Nicholls and his wild ones


The Bikeriders  ★★★

A NEW film from American director Jeff Nicholls is always an event.

They don’t come around too often – his last, Loving, was in 2016.

The Bikeriders is a fictional drama that also serves as part examination/part tribute to America’s motorcycle culture.

Why motorcycle clubs formed? What type of person joined them? And how clubs have changed over the years are key questions and aspects of history considered through Nicholl’s dramatic narrative.

The script is based on a series of interviews and a pictorial book that depicted a critical evolutionary period from the late 1960s to early ‘70s.

In the book, the club portrayed was the Outlaws. In the film it’s the Chicago-based Vandals, formed and led by the brooding Johnny whose inspiration is Marlon Brando’s character of the same name from the 1953 film The Wild One. He’s played by Tom Hardy.

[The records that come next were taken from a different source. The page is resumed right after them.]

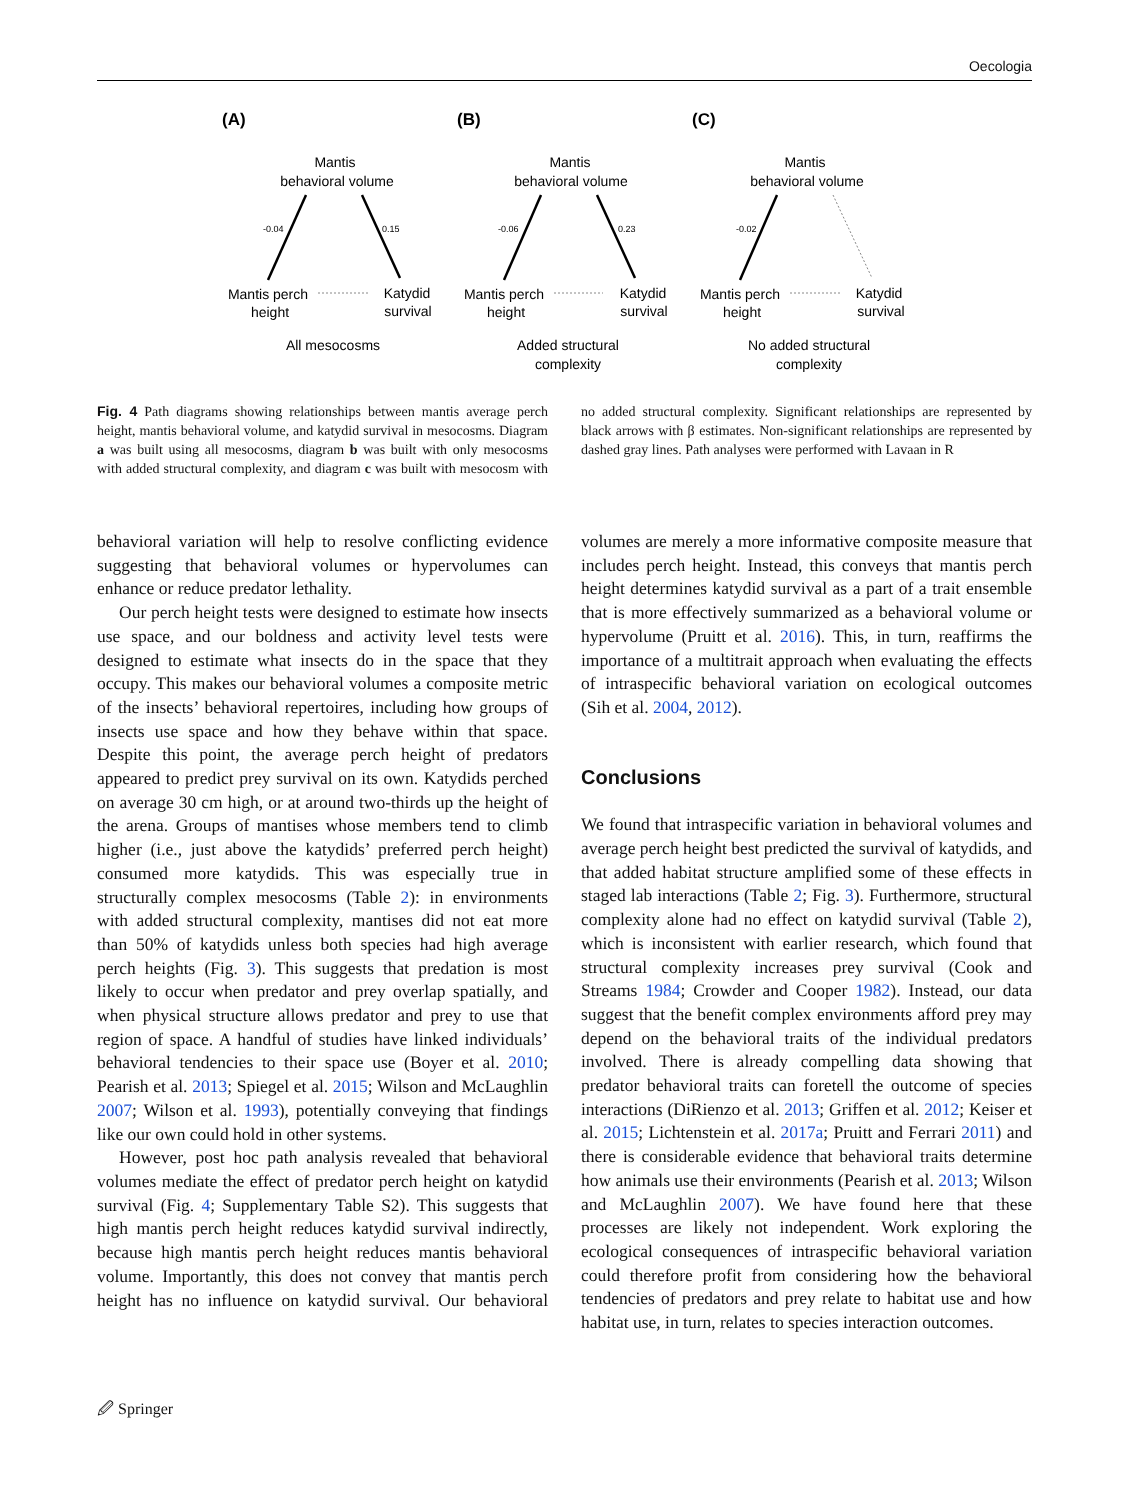Oecologia
(A)
(B)
(C)
Mantis
behavioral volume
Mantis
behavioral volume
Mantis
behavioral volume
Mantis perch
height
Katydid
survival
Mantis perch
height
Katydid
survival
Mantis perch
height
Katydid
survival
All mesocosms
Added structural
complexity
No added structural
complexity
-0.04
0.15
-0.06
0.23
-0.02
Fig. 4 Path diagrams showing relationships between mantis average perch height, mantis behavioral volume, and katydid survival in mesocosms. Diagram a was built using all mesocosms, diagram b was built with only mesocosms with added structural complexity, and diagram c was built with mesocosm with no added structural complexity. Significant relationships are represented by black arrows with β estimates. Non-significant relationships are represented by dashed gray lines. Path analyses were performed with Lavaan in R
behavioral variation will help to resolve conflicting evidence suggesting that behavioral volumes or hypervolumes can enhance or reduce predator lethality.
Our perch height tests were designed to estimate how insects use space, and our boldness and activity level tests were designed to estimate what insects do in the space that they occupy. This makes our behavioral volumes a composite metric of the insects’ behavioral repertoires, including how groups of insects use space and how they behave within that space. Despite this point, the average perch height of predators appeared to predict prey survival on its own. Katydids perched on average 30 cm high, or at around two-thirds up the height of the arena. Groups of mantises whose members tend to climb higher (i.e., just above the katydids’ preferred perch height) consumed more katydids. This was especially true in structurally complex mesocosms (Table 2): in environments with added structural complexity, mantises did not eat more than 50% of katydids unless both species had high average perch heights (Fig. 3). This suggests that predation is most likely to occur when predator and prey overlap spatially, and when physical structure allows predator and prey to use that region of space. A handful of studies have linked individuals’ behavioral tendencies to their space use (Boyer et al. 2010; Pearish et al. 2013; Spiegel et al. 2015; Wilson and McLaughlin 2007; Wilson et al. 1993), potentially conveying that findings like our own could hold in other systems.
However, post hoc path analysis revealed that behavioral volumes mediate the effect of predator perch height on katydid survival (Fig. 4; Supplementary Table S2). This suggests that high mantis perch height reduces katydid survival indirectly, because high mantis perch height reduces mantis behavioral volume. Importantly, this does not convey that mantis perch height has no influence on katydid survival. Our behavioral volumes are merely a more informative composite measure that includes perch height. Instead, this conveys that mantis perch height determines katydid survival as a part of a trait ensemble that is more effectively summarized as a behavioral volume or hypervolume (Pruitt et al. 2016). This, in turn, reaffirms the importance of a multitrait approach when evaluating the effects of intraspecific behavioral variation on ecological outcomes (Sih et al. 2004, 2012).
Conclusions
We found that intraspecific variation in behavioral volumes and average perch height best predicted the survival of katydids, and that added habitat structure amplified some of these effects in staged lab interactions (Table 2; Fig. 3). Furthermore, structural complexity alone had no effect on katydid survival (Table 2), which is inconsistent with earlier research, which found that structural complexity increases prey survival (Cook and Streams 1984; Crowder and Cooper 1982). Instead, our data suggest that the benefit complex environments afford prey may depend on the behavioral traits of the individual predators involved. There is already compelling data showing that predator behavioral traits can foretell the outcome of species interactions (DiRienzo et al. 2013; Griffen et al. 2012; Keiser et al. 2015; Lichtenstein et al. 2017a; Pruitt and Ferrari 2011) and there is considerable evidence that behavioral traits determine how animals use their environments (Pearish et al. 2013; Wilson and McLaughlin 2007). We have found here that these processes are likely not independent. Work exploring the ecological consequences of intraspecific behavioral variation could therefore profit from considering how the behavioral tendencies of predators and prey relate to habitat use and how habitat use, in turn, relates to species interaction outcomes.
🖉 Springer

Aside from Johnny, there are two other key characters – Austin Butler’s Benny, whose role model is more James Dean, and Benny’s partner Kathy (Jodie Comer) who serves as a form of narrator in talking to the student who eventually produced the pictorial book.

The club established and run by Johnny is initially a product of individual rebellion; people, mainly men, who felt they didn’t quite fit into ordinary life and society.

They weren’t criminals by nature, but the rules by which they lived at the club caused them to sometimes do criminal things, like avenging a bashing and burning down a pub.

But by the film’s later stage, Johnny is starting to lose control and chapters emerging in other places are accepting and enabling types of people Johnny would have rejected, including outright thugs, hard drug users and disturbed Vietnam War veterans.

There are great locations and a strong sense of the time and locale.

While there are certainly dramatic moments, one involving Comer’s character being the stand-out, they don’t involve suspenseful build-ups and as a result much of the film lacks full emotional impact.

The leads are all good, particularly Comer, but I also enjoyed the myriad of supporting characters played by the likes of Nicholls’ favourite Michael Shannon, Boyd Holbrook, Paul Sparks and Norman Reedus.

There are also two Australians in key roles – Damon Harriman as Johnny’s right hand man and Toby Wallace as a young upstart.

Wallace was born in England but grew up in Oz and I think he will eventually be a star. Watch Babyteeth for further evidence.

Not Nicholl’s best film, (my vote is still Midnight Special, but  well made and thoroughly watchable.